Futility - by Wilfred Owen (1893 - 1918)

Presented by Susannah, Rebecca, Sam.C, Ben and Emily

Futility

Move him into the sun -

Gently its touch awoke him once,

At home, whispering of fields unsown.

Always it woke him, even in France,

Until this morning and this snow.

If anything might rouse him now

The kind old sun will know.

Think how it wakes the seeds, -

Woke, once, the clays of a cold star.

Are limbs, so dear-achieved, are sides,

Full-nerved - still warm - too hard to stir?

Was it for this the clay grew tall?

- O what made fatuous sunbeams toil

To break earth's sleep at all?

Our opinions

What we like:

  • Its development of mood
  • How it questions existence
  • Show of contrast
  • The use of subtle vocabulary

What we dislike:

  • Its vagueness
  • It can take a while to fully understand

Structure and language

Structure

  • Written in 14 lines like a sonnet, not structured like one
  • Poem has two seven-line stanzas.
  • Two-stanza structure reflects poem's change in tone, from hope and confidence to despair.

Language

  • Title of poem strong, showing Owen to be straightforward with ideas.
  • First stanza positive force . Words such as "move him", "gently", "whispering", "rouse" suggest soft, motherly force.
  • Second stanza image of sun becomes negative.
  • Expressed in expression "cold star".
  • Contradiction between star, which is hot, and description "cold" revealed as an oxymoron.
  • Shows that sun may be literally warm but has no feelings.

Summary

  • Begins with statement suggesting present action

  • Sun seen as positive

  • Second stanza begins with different statement.
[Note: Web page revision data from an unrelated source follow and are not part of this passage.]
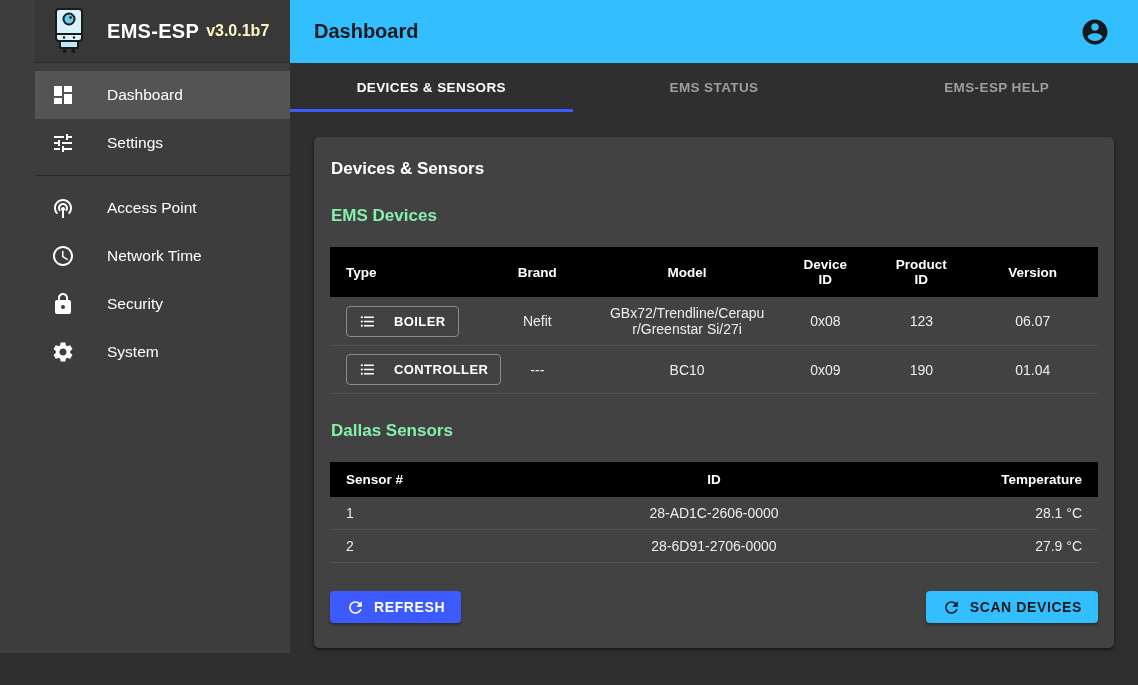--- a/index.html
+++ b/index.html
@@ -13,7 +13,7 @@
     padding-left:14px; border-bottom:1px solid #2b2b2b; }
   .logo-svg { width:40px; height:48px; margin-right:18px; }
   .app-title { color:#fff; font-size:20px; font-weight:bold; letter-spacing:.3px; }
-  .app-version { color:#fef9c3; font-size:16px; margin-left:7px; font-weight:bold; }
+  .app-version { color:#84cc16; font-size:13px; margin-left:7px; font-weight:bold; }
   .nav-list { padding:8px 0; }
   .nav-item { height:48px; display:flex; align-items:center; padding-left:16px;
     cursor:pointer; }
Narrator no longer thinking of the man who is dying but life and death generally.

  • Therefore the man has died and sun has made no difference.

  • Sun then becomes object of the poet's anger.

Stanza no.2 annotations

Examples include:

  • 'limbs, so dear achieved' suggests metaphor for children, being loved by parents.
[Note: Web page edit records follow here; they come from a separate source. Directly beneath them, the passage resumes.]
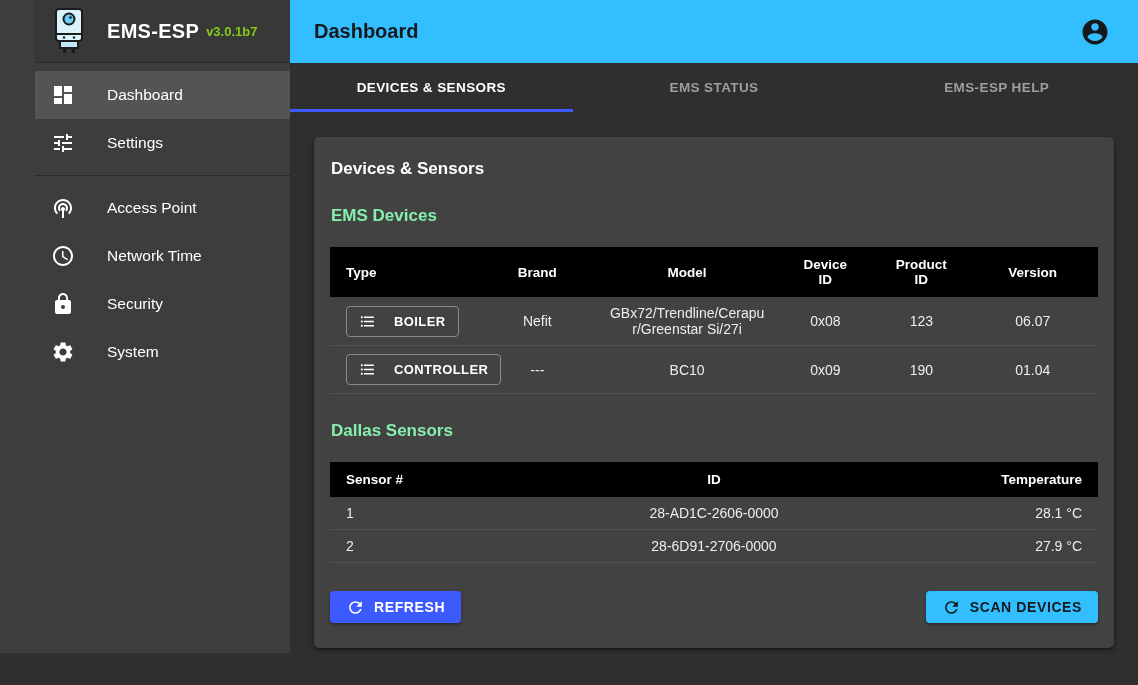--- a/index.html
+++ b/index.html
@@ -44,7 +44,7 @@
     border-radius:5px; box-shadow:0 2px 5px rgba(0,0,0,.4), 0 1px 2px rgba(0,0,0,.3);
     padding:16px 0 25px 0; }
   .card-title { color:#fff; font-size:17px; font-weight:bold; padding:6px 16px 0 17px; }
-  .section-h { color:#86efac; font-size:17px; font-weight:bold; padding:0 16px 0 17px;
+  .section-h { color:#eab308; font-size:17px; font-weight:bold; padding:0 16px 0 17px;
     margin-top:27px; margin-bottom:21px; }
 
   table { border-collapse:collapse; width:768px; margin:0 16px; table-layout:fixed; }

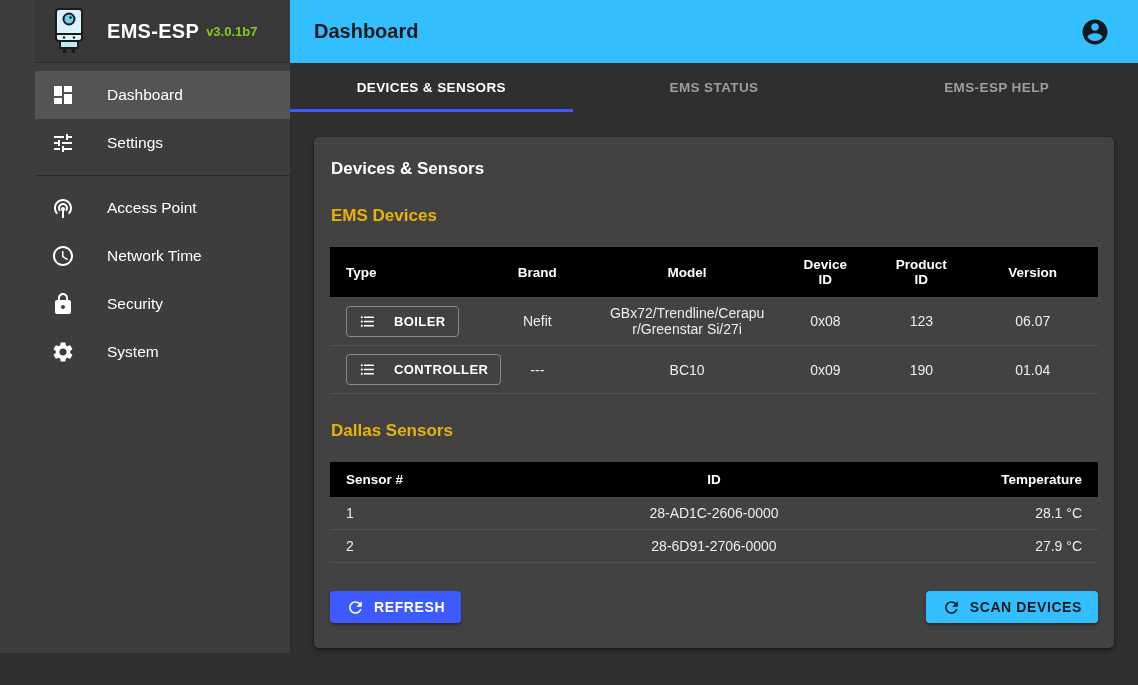--- a/index.html
+++ b/index.html
@@ -73,7 +73,7 @@
   .list-btn svg { width:17px; height:17px; fill:#fff; }
 
   .actions { display:flex; justify-content:space-between; margin:28px 16px 0 16px; }
-  .btn { display:inline-flex; align-items:center; gap:9px; height:32px; border:0;
+  .btn { display:inline-flex; align-items:center; gap:9px; height:48px; border:0;
     border-radius:4px; padding:0 16px; font-family:inherit; font-size:14px;
     font-weight:bold; letter-spacing:.6px; cursor:pointer; text-transform:uppercase;
     box-shadow:0 2px 3px rgba(0,0,0,.35); }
  • 'too hard to stir' hints death, indicating that children were simply let go.

  • 'Was it for this the clay grew tall?' suggests questioning whether our creation was only for war.

  • 'fatuous sunbeams toil' reveals sudden negativity towards sun. Suggests sense of betrayal.

Background Notes

  • Written by Wilfred Owen, during the time of the great war (World War One).
  • Suggests poem is likely to have relation to at least one aspect of conflict.

  • 'Futility' means pointlessness or uselessness.
  • Suggests poem is probable to have a sombre mood/tone

  • Wilfred Owen suffered from shell shock during the war.
  • Suggests poem could have quite a fearful or emotive theme.

Mood and themes

Mood and themes

  • Poem is elegy, traditionally long but this one is compact.
  • Poem about friend transforms into elegy for mankind.
  • Anger comes through personal knowledge of dead man's past.
  • "fields half-sown" refers to farm dead man grew up.
  • No conclusion reached, anger expressed as rhetorical questions.
  • Angry not just at war or sun but at whole of Creation as well.

Stanza no.1 annotations

Examples include:

  • Use of word 'gently' suggests delicacy/kindness of the sun.

  • 'awoke him once' suggests man is now dead.

  • 'whispering of fields half-sown' suggest man should return farming.

  • 'kind old sun' further supports sun, suggesting it to be friendly and wise.

  • 'snow' shows contrast with mention of fields before.